### PASSAGE PROVIDED
###

Automate File Handling using Python and Boto3 in AWS

この記事は公開されてから1年以上経過しています。情報が古い可能性がありますので、ご注意ください。

What are we trying to do?

We might have a directory that's very cluttered and we need to organise it and back it up at the same time. We can do this by writing a script that checks for the file extensions and uploads those files to certain sub directories within a bucket. So, getting started, you need to login into your AWS account.

The first thing we need is a user that has API keys to access S3. Let's make that user first. To do this we'll create an IAM user. Go to services and search for IAM. Then click on users and add a new user. Be sure to give this user programmatic access.This will give us API keys that we can use to access AWS resources.

Now, click on permissions. We have to attach this user to a group with certain permissions attached. Permissions are just what allows your user to do certain things within the AWS platform. In this example, since our user needs to access S3 buckets, they need full access to S3. So, let's add our user to S3-Full-Acccess group that has Amazon S3 full access.

Skip the tags and move to the final page. Now you can have your API key and secret access key. You need to copy these to a python script 'secrets.py'.

###

### ACTIVITY LIST
a) According to the Boto3 file-handling guide, what kind of access should the new IAM user be given?
b) Write out the stretch of the Boto3 file-handling guide from "Automate File Handling" through "access AWS resources.", switching "IAM" to "Identity and Access Management".
c) Summarize the Boto3 file-handling guide in two sentences.

###

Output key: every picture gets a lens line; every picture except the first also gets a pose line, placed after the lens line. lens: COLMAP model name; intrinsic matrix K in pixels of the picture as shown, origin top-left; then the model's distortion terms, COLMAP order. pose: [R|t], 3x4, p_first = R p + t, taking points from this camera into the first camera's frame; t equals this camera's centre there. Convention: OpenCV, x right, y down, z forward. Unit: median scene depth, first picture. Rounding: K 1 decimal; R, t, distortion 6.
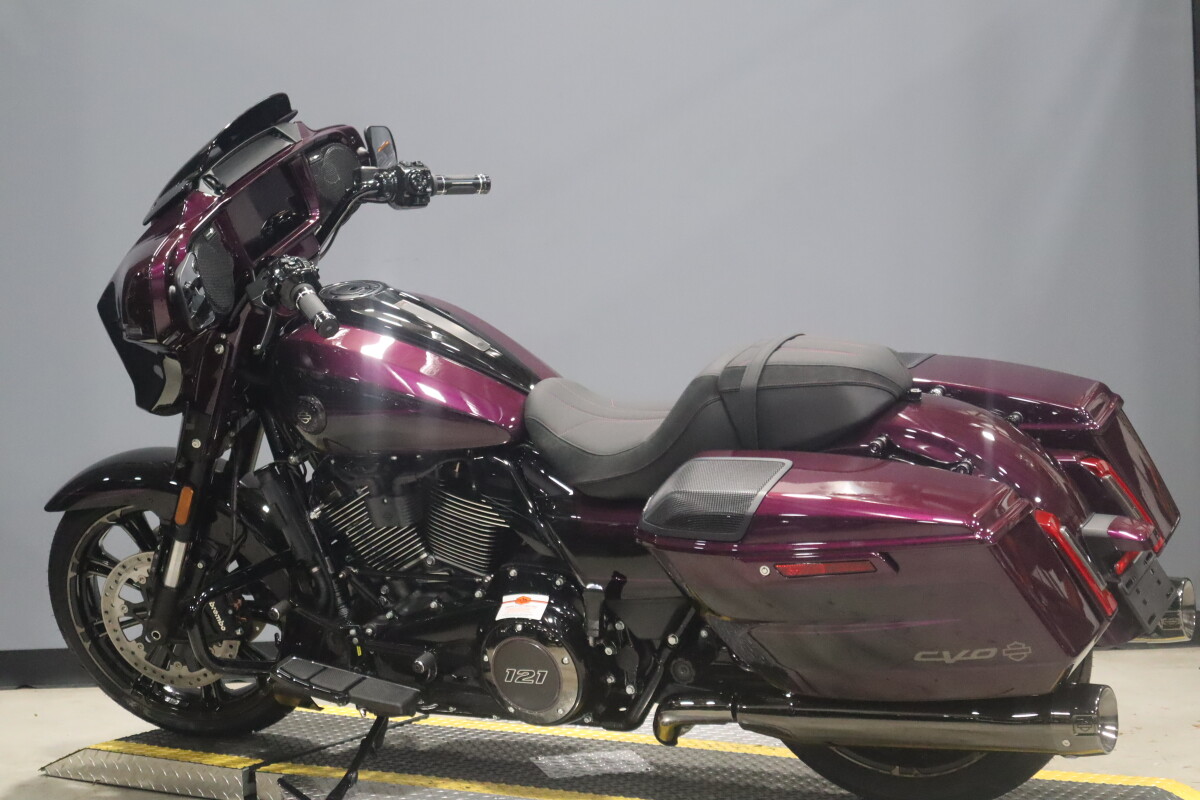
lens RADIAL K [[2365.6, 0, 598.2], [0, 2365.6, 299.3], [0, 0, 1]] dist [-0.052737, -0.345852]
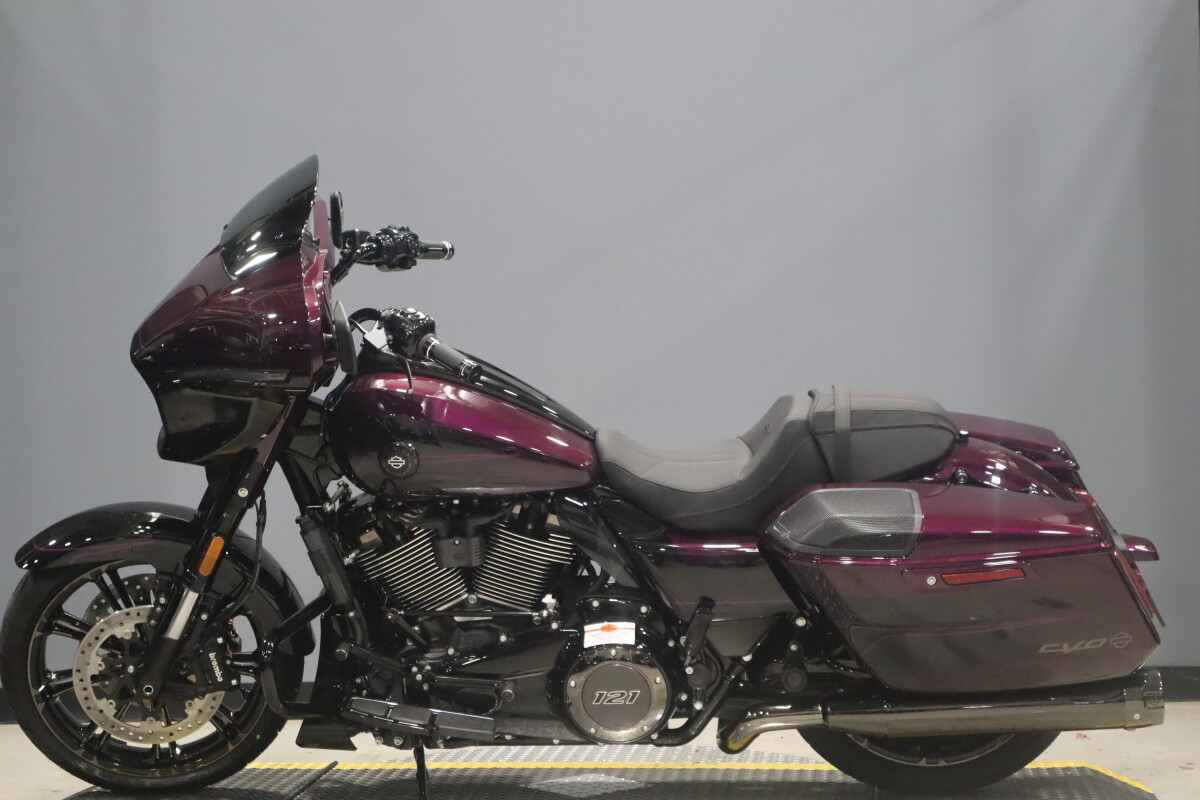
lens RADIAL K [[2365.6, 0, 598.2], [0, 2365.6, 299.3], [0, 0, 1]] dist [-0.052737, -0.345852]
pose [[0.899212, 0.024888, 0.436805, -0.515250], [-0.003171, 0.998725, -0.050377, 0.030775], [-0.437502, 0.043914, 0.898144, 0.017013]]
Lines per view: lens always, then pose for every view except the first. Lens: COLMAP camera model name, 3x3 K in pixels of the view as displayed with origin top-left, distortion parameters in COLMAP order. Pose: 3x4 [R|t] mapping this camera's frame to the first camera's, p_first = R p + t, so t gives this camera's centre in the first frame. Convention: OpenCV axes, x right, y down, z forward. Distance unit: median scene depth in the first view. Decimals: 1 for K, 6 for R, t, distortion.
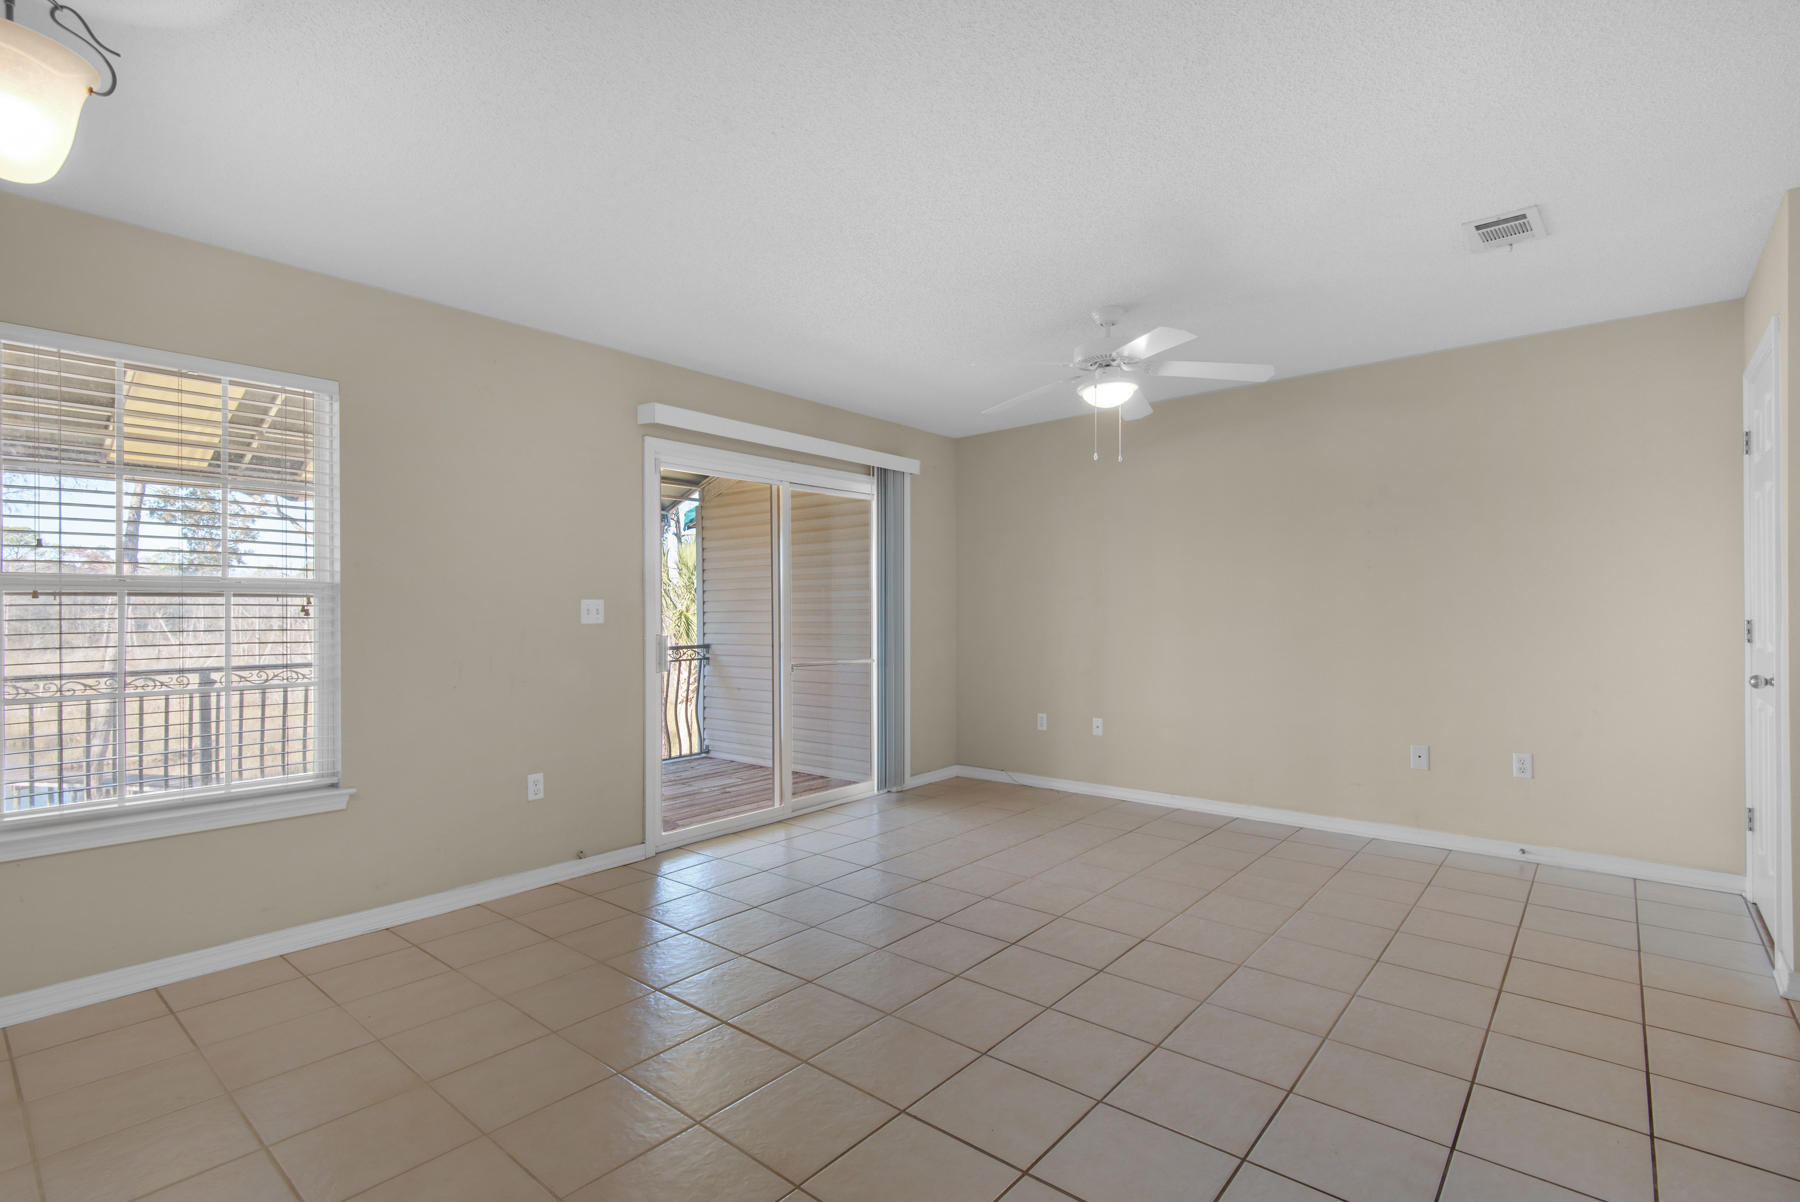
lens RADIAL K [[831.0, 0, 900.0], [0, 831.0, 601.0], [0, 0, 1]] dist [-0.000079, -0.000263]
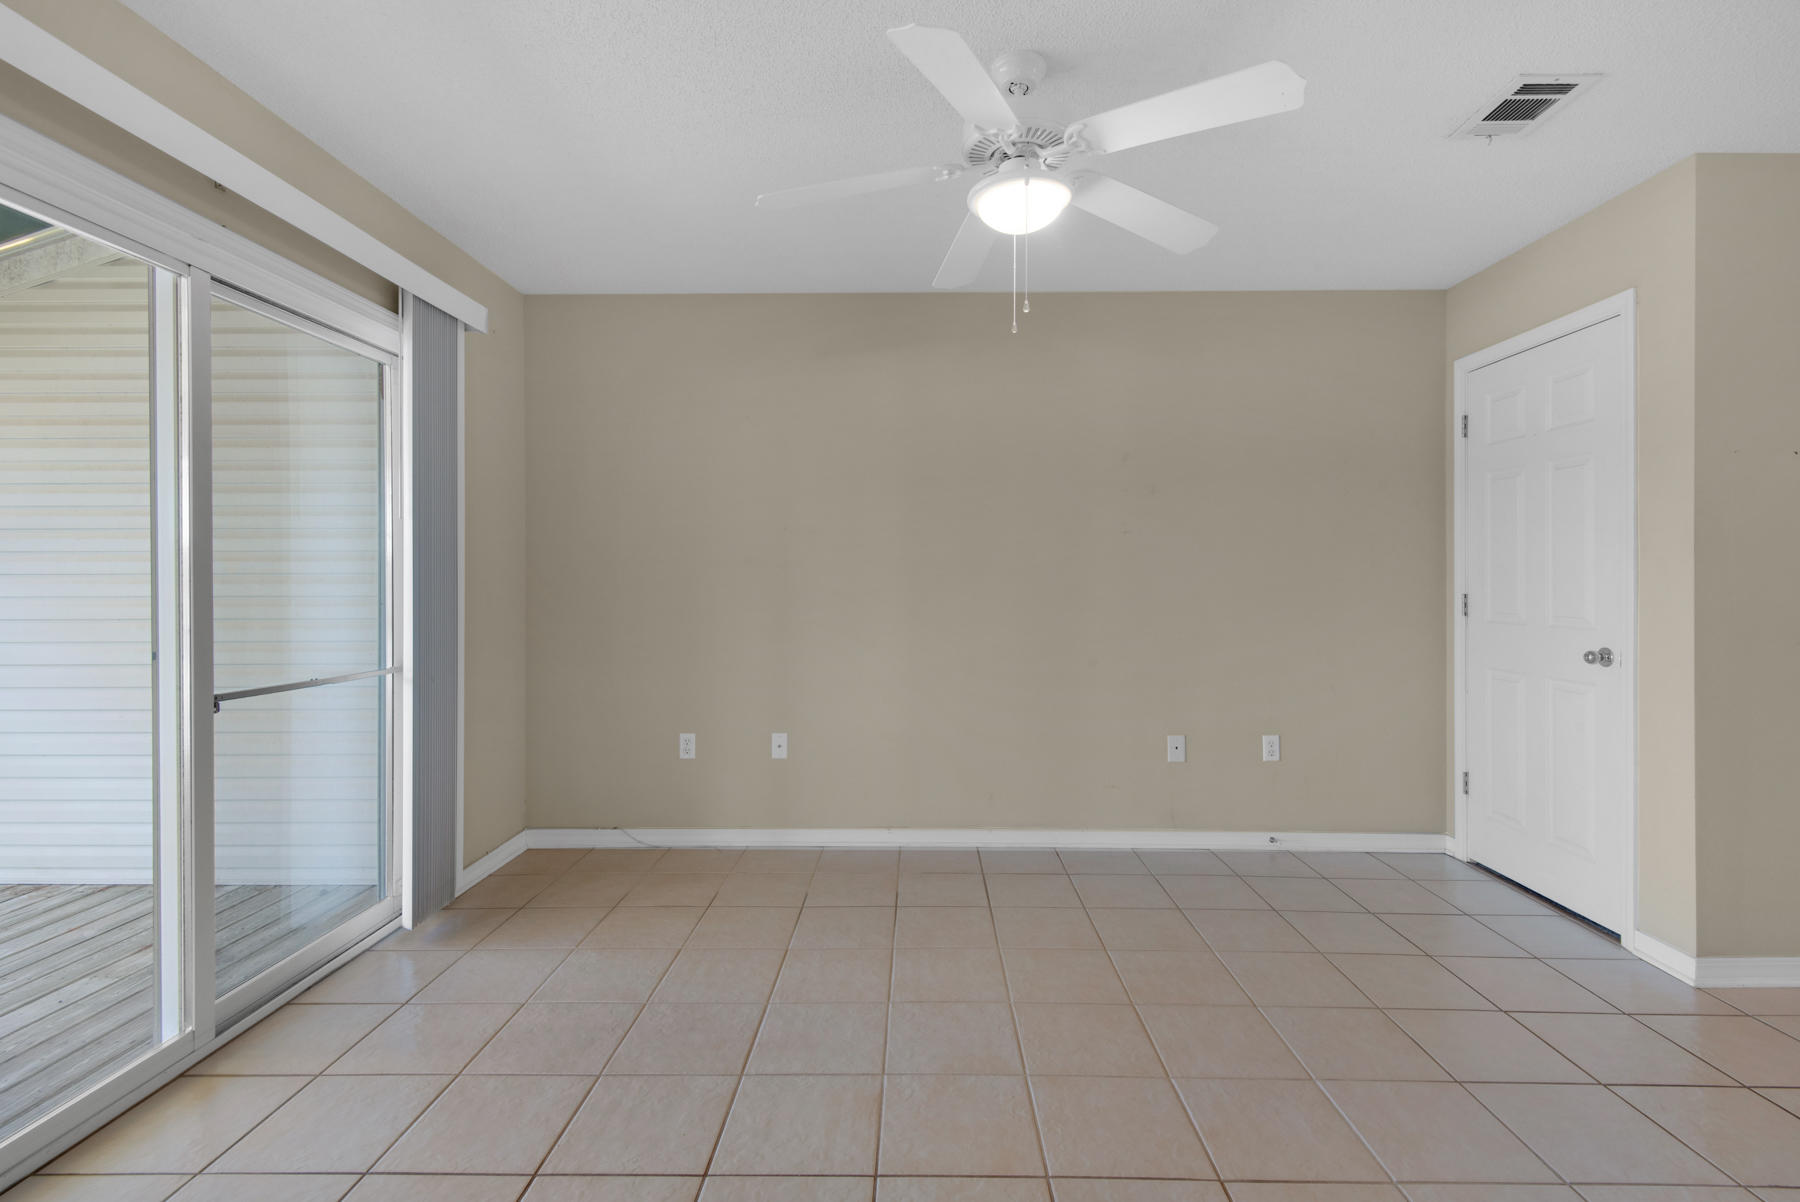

###

### EXPECTED RESPONSES
a) Programmatic access.

b)
Automate File Handling using Python and Boto3 in AWS

この記事は公開されてから1年以上経過しています。情報が古い可能性がありますので、ご注意ください。

What are we trying to do?

We might have a directory that's very cluttered and we need to organise it and back it up at the same time. We can do this by writing a script that checks for the file extensions and uploads those files to certain sub directories within a bucket. So, getting started, you need to login into your AWS account.

The first thing we need is a user that has API keys to access S3. Let's make that user first. To do this we'll create an Identity and Access Management user. Go to services and search for Identity and Access Management. Then click on users and add a new user. Be sure to give this user programmatic access.This will give us API keys that we can use to access AWS resources.

c) A cluttered directory can be organized and backed up by a script that checks file extensions and uploads the files to sub directories within an S3 bucket. This requires an IAM user with programmatic access in a group with Amazon S3 full access, whose API key and secret access key go into a Python script named 'secrets.py'.